(Collected data)
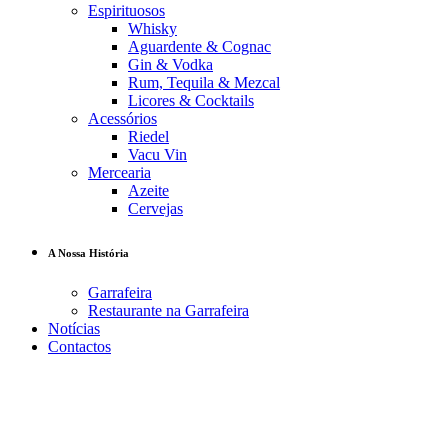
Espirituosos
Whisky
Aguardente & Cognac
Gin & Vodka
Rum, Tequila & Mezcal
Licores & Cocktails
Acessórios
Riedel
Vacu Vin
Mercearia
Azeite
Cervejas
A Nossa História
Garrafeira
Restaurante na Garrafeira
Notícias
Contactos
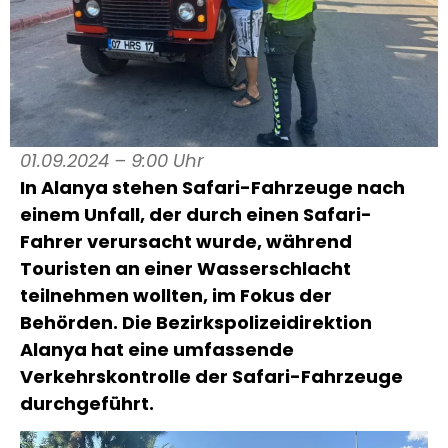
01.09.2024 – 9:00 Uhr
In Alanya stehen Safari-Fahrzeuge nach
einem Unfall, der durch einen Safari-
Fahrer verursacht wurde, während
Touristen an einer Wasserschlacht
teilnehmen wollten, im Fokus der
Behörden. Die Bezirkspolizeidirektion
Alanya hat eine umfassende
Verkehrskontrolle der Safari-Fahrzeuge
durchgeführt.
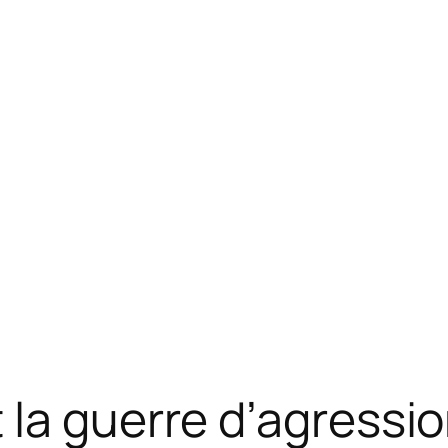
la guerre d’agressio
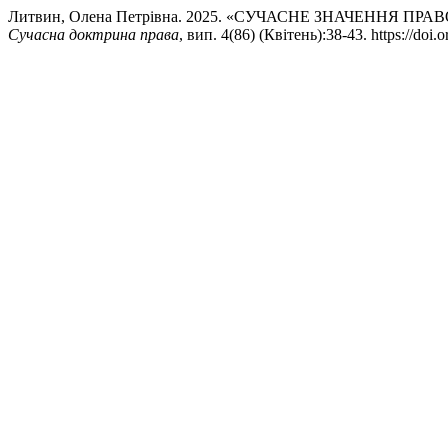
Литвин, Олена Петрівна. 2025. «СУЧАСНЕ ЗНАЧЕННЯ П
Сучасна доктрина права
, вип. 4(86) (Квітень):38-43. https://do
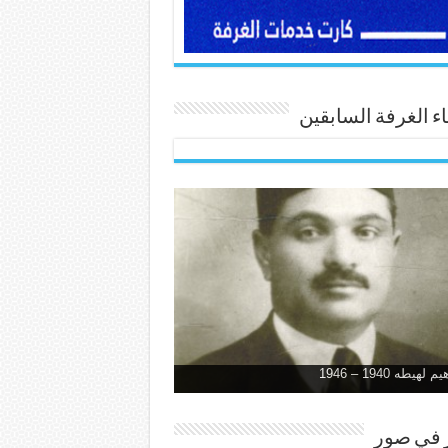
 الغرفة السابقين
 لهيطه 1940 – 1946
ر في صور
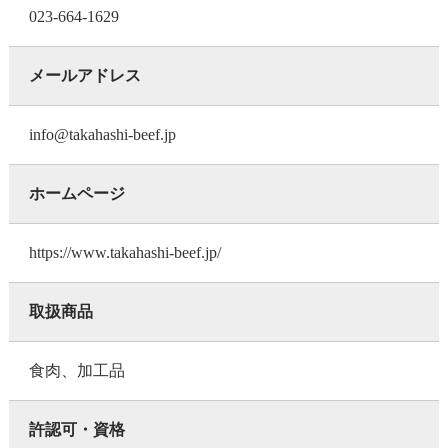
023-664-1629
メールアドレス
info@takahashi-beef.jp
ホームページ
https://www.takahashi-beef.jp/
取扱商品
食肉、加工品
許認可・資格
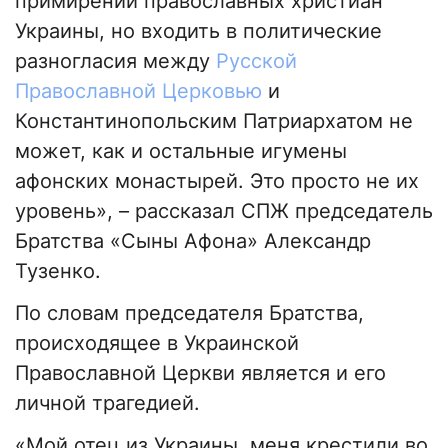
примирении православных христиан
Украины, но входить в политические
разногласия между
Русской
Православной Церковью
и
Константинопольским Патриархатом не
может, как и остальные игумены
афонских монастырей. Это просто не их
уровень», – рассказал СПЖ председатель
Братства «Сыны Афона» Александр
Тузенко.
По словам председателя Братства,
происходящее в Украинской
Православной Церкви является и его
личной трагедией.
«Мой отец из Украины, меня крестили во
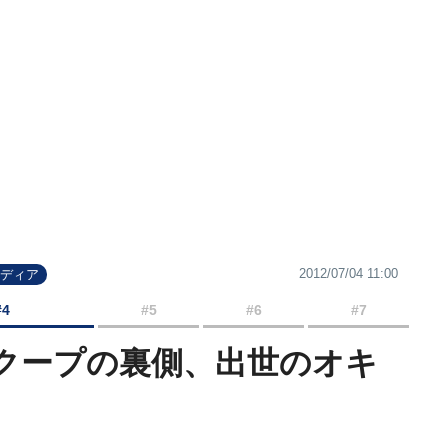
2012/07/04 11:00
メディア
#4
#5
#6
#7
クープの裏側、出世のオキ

JOB => Apart from the images, every line above is to be given again exactly.

SOLUTION FOR THIS EXERCISE =>
Espirituosos
Whisky
Aguardente & Cognac
Gin & Vodka
Rum, Tequila & Mezcal
Licores & Cocktails
Acessórios
Riedel
Vacu Vin
Mercearia
Azeite
Cervejas
A Nossa História
Garrafeira
Restaurante na Garrafeira
Notícias
Contactos
01.09.2024 – 9:00 Uhr
In Alanya stehen Safari-Fahrzeuge nach
einem Unfall, der durch einen Safari-
Fahrer verursacht wurde, während
Touristen an einer Wasserschlacht
teilnehmen wollten, im Fokus der
Behörden. Die Bezirkspolizeidirektion
Alanya hat eine umfassende
Verkehrskontrolle der Safari-Fahrzeuge
durchgeführt.
la guerre d’agressio
Литвин, Олена Петрівна. 2025. «СУЧАСНЕ ЗНАЧЕННЯ П
Сучасна доктрина права
, вип. 4(86) (Квітень):38-43. https://do
 الغرفة السابقين
 لهيطه 1940 – 1946
ر في صور
023-664-1629
メールアドレス
info@takahashi-beef.jp
ホームページ
https://www.takahashi-beef.jp/
取扱商品
食肉、加工品
許認可・資格
примирении православных христиан
Украины, но входить в политические
разногласия между
Русской
Православной Церковью
и
Константинопольским Патриархатом не
может, как и остальные игумены
афонских монастырей. Это просто не их
уровень», – рассказал СПЖ председатель
Братства «Сыны Афона» Александр
Тузенко.
По словам председателя Братства,
происходящее в Украинской
Православной Церкви является и его
личной трагедией.
«Мой отец из Украины, меня крестили во
2012/07/04 11:00
メディア
#4
#5
#6
#7
クープの裏側、出世のオキ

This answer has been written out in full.